* _WORK TASK_:
From the headline analysis project text below, reproduce the passage between "- Despite collecting" and "over further analysis)", inclusive, word for word.

* _GIVEN TEXT_:
Headline Analysis Project
- A view of or attitude toward a situation or event; an opinion. A general feeling or opinion.
- A feeling or emotion.
In this context sentiment was used to gauge how postive vs negative a headline was.
#####This was a Devbootcamp Chicago final team project. Our goal for the 8 day project was to attempt to analyze the sentiment of different news agencies' headlines over the course of time.
Interesting questions we were hoping to answer include:
- Are there any general sentimental trends for a news source's headlines over time?
- Is there any correlation between time of the year and sentiment?
- Is there any correlation between the current political environment and different news source's headline sentiments?
- Can we viusually detect the positive/negative current events over time?
Besides the un-surprising result that all news trends negative no scientific conclusions can be made from this first iteration of the project.
- Despite collecting a ton of headlines there is still not sufficient data yet. (Wayback machine data collection really picks up only about mid 2011)
- No true statistical analysis was completed. (we only had 8 days, weren't data scientists, and chose interactivty over further analysis)
- Only one sentiment engine was used. Even with sufficient data more than one scoring engine would be needed to back any type of implications.
##How it works
#####The quick and dirty of how this worked:
- Target a specific news site on the wayback machine.
- Open up frontpage of news site and save up to 20 headlines for that day.

* _DATASET CONTENT_:
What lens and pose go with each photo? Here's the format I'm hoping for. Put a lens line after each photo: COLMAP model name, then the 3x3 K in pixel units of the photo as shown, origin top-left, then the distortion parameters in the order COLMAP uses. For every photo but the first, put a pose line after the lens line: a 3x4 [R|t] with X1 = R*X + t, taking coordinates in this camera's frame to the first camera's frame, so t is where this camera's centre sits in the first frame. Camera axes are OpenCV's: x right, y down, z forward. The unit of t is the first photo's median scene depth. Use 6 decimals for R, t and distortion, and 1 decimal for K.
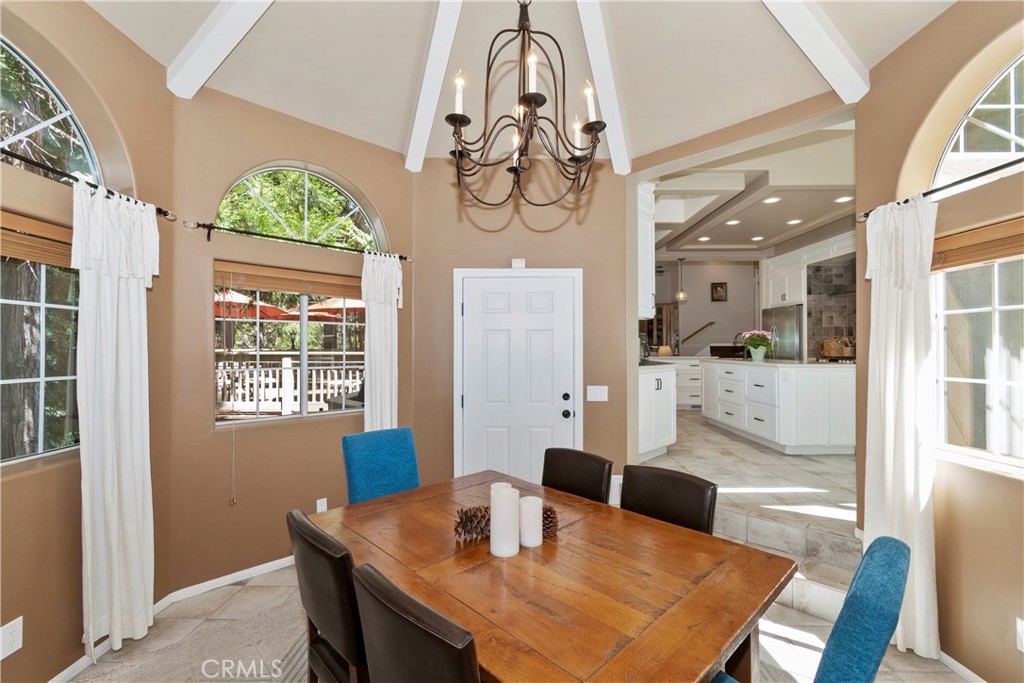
lens RADIAL K [[450.2, 0, 509.0], [0, 450.2, 340.0], [0, 0, 1]] dist [0.001369, 0.000113]
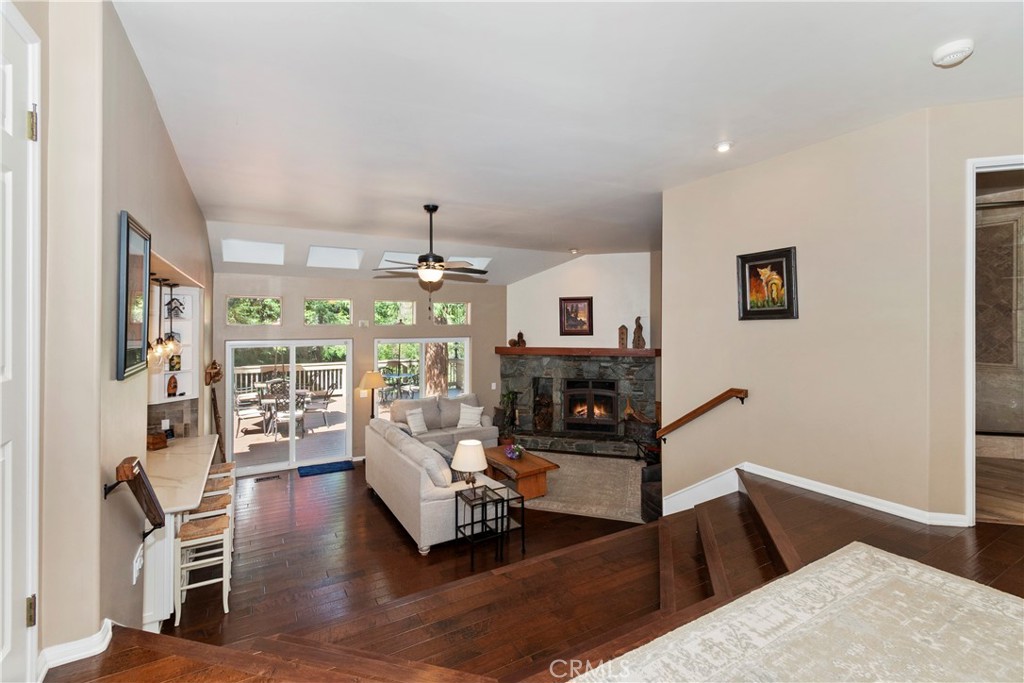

* _YOUR RESPONSE_:
- Despite collecting a ton of headlines there is still not sufficient data yet. (Wayback machine data collection really picks up only about mid 2011)
- No true statistical analysis was completed. (we only had 8 days, weren't data scientists, and chose interactivty over further analysis)